Cisco's (CSCO) Post-Earnings Tumble Can't Be a Complete Surprise
Networking giant Cisco (CSCO) may have topped last quarter's earnings and revenue projections, as well as reported top and bottom line growth compared to year-ago levels. But, the outlook for the current quarter wasn't good enough, sending CSCO shares lower in after-hours trading Thursday and on Friday.
In the third quarter of 2015, Cisco earned 59 cents per share on revenue of $12.68 billion. Both compared favorably to the Q3-2014 figures of 54 cents per share and sales of $12.24 billion, respectively. And, perhaps more important, both topped estimates -- analysts were only collectively calling for earnings of 56 cents per share of CSCO and a top line of $12.65 billion.
The outlook for the fourth quarter, though, weighed heavily on investors' minds as much as it weighed heavily on the stock. The company has projected a profit of between 53 and 55 cents per share for Q4, versus a consensus estimate 56 cents. Also of concern was the fact that the company's bread-and-butter business, enterprise routers, saw revenue fall by 8% on a year-over-year basis.

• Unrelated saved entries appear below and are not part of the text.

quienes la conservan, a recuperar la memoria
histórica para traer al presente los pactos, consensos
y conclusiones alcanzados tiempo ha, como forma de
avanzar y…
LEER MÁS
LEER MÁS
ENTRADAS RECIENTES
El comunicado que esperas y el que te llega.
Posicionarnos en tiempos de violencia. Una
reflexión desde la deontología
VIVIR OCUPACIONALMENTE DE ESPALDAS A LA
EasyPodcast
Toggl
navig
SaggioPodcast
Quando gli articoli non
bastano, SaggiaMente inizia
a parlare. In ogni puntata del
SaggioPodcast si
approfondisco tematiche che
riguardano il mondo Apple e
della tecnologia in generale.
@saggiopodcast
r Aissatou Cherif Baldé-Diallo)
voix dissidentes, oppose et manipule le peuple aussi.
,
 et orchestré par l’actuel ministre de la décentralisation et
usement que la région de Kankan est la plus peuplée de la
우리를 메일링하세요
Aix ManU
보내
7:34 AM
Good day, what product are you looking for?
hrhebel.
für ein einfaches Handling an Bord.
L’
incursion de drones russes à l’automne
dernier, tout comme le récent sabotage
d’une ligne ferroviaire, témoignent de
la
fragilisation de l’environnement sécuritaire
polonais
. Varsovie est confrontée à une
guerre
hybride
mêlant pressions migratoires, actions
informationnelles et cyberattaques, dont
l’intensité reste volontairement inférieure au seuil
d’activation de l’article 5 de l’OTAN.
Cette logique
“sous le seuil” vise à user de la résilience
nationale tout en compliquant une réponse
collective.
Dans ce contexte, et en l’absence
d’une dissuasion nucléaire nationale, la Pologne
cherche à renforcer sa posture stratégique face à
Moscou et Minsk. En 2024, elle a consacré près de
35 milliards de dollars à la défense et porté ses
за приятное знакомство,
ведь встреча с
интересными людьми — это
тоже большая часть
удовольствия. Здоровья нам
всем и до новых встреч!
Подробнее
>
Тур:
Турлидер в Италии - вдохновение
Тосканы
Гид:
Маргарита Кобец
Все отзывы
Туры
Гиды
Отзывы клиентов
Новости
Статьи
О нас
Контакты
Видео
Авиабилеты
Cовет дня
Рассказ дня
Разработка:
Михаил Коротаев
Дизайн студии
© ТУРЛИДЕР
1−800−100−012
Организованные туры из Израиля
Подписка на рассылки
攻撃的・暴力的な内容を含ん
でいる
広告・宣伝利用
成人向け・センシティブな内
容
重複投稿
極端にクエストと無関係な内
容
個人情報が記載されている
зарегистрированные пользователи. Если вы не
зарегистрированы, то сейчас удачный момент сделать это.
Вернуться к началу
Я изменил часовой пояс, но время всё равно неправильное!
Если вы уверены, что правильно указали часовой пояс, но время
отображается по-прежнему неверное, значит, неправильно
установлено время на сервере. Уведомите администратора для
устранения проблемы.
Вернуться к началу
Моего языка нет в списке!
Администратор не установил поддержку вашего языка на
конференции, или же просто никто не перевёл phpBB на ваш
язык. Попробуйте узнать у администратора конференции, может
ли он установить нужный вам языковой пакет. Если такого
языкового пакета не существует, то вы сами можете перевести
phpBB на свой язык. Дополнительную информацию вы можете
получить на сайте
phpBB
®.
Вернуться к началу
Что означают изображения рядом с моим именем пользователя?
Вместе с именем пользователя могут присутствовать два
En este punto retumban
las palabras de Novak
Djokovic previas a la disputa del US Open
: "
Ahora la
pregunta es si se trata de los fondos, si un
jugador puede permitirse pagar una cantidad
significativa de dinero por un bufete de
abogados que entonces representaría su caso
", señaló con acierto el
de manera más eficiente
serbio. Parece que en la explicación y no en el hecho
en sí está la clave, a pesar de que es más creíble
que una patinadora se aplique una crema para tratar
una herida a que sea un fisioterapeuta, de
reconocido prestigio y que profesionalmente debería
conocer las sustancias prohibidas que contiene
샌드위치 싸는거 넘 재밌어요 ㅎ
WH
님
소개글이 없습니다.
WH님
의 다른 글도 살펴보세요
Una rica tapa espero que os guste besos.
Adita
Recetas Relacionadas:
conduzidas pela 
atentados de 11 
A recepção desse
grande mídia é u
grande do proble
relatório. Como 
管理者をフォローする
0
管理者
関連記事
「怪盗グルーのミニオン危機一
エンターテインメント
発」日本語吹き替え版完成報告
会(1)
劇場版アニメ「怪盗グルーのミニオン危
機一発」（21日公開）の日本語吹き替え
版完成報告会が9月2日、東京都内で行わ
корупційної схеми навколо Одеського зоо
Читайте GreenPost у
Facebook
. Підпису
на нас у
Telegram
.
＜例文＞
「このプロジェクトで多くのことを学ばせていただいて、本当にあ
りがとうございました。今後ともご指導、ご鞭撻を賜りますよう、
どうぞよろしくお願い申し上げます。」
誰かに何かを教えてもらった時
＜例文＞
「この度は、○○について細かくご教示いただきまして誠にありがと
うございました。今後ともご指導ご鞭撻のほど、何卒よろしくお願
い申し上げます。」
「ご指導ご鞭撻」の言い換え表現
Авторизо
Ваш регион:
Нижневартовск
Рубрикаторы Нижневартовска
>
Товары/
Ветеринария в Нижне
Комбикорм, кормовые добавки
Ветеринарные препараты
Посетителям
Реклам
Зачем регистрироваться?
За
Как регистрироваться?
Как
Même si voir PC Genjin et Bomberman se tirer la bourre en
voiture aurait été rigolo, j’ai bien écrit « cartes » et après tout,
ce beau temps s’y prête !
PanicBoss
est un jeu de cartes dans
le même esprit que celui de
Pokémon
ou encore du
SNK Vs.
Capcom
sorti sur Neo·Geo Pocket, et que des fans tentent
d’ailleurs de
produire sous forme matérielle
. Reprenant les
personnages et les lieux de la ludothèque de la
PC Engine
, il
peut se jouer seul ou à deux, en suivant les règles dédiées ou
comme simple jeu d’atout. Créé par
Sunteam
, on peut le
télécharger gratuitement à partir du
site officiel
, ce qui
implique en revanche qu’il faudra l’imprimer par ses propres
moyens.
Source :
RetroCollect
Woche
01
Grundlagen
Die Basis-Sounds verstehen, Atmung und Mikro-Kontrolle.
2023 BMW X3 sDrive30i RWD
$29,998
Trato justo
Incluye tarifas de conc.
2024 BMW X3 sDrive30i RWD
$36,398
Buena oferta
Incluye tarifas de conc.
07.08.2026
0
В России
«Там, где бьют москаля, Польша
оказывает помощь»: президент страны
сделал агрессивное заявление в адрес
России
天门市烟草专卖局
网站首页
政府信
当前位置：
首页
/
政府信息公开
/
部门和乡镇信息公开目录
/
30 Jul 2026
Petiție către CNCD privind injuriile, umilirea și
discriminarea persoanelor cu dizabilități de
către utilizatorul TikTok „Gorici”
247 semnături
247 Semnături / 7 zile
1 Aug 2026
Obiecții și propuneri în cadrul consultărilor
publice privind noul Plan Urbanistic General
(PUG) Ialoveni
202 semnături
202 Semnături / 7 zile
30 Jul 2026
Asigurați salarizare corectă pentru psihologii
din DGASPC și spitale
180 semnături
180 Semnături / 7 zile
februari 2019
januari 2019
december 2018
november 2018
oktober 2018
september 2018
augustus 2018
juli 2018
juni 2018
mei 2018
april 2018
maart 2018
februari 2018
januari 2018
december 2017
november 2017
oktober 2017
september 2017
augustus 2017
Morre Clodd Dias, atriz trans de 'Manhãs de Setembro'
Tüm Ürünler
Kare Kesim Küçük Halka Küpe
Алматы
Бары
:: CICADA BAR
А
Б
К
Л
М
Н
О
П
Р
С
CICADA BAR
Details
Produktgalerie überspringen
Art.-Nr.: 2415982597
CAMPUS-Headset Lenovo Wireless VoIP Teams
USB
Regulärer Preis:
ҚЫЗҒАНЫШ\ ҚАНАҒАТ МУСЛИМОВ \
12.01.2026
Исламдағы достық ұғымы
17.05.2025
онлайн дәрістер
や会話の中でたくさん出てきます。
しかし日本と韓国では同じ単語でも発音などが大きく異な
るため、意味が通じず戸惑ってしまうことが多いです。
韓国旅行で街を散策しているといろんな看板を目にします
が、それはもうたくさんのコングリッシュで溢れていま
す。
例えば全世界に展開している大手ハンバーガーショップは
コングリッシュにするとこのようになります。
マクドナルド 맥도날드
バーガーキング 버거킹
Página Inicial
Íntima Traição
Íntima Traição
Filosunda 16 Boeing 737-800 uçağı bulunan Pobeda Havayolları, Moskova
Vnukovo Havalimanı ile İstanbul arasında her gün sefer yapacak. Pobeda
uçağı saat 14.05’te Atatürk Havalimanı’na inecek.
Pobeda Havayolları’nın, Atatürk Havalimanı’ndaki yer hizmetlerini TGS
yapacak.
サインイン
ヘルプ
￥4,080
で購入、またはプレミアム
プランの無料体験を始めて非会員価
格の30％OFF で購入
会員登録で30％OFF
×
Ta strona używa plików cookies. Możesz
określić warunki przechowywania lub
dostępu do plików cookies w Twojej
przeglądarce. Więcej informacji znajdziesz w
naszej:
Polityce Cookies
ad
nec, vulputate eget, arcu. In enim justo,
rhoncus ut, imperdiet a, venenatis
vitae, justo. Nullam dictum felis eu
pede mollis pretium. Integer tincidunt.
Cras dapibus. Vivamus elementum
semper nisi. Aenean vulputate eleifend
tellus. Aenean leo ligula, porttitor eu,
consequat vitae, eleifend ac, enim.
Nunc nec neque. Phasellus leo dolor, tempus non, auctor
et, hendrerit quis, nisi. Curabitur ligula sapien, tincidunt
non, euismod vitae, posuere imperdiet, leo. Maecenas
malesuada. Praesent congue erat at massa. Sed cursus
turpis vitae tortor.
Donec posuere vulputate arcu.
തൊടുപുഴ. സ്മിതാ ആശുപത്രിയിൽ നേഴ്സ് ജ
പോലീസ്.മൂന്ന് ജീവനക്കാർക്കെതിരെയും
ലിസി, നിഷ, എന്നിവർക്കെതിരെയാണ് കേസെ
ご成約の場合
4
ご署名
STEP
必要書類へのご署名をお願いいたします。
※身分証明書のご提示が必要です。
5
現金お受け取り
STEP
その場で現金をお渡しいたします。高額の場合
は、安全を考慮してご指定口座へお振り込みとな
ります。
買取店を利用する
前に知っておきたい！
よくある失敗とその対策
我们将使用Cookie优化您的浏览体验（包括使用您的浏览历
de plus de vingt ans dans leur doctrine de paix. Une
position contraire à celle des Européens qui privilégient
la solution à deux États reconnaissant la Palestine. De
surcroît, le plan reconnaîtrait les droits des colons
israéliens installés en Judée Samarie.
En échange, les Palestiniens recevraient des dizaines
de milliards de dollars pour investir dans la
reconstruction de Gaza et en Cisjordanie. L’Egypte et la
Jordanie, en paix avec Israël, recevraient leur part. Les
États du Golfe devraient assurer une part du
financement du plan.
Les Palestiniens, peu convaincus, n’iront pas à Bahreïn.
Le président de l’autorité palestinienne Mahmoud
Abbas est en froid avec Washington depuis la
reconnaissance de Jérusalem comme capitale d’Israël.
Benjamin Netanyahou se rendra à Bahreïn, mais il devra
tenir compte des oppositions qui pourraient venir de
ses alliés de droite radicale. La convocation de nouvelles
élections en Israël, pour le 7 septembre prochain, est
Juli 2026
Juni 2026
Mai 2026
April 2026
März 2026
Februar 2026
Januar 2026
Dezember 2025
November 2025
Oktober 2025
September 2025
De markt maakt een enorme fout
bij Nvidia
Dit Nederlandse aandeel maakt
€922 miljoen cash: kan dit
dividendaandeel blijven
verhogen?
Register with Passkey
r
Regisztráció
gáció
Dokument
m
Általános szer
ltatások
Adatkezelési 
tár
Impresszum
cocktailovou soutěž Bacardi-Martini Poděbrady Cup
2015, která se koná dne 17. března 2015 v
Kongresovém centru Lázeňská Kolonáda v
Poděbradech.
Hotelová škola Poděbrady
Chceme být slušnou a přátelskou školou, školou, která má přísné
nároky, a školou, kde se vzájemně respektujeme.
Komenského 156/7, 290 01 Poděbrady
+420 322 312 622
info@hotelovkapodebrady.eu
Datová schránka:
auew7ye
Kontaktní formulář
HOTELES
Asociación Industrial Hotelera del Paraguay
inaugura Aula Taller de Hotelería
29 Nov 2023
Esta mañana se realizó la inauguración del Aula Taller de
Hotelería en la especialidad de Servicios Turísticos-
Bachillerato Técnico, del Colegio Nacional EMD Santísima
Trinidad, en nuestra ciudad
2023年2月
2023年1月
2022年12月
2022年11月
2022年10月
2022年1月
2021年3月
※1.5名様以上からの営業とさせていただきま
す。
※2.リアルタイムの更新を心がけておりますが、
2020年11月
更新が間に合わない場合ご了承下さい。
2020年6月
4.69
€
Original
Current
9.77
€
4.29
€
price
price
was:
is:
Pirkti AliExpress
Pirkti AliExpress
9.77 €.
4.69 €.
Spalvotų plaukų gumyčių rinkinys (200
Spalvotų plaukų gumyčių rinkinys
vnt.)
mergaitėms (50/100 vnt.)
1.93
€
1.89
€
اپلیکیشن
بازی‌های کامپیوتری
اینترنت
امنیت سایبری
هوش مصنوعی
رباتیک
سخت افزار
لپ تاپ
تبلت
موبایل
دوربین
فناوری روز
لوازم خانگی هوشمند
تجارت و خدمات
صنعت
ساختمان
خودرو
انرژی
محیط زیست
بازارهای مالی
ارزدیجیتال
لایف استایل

CEO Chuck Robbins explained, "Our guidance reflects lower than expected order growth in Q1, driven largely by the uncertainty of the macro environment and currency impacts."
As has been the case with so many companies during third quarter's now-winding-down earnings season, a strong U.S. dollar worked against the company, and is expected to do so again in the fourth quarter. Indeed, the U.S. dollar index is up 2% since the end of September (a significant move by currency standards), and could move higher still if interest rates continue to rise and/or we see an official rate hike.
The pullback simply extended short-term weakness already seen from CSCO shares, which have been range-bound since early 2015. Conversely, there are not one but two established support levels in place that have the potential to rekindle the longer-term rally should the stock's weakness develop into more than just a temporary stumble.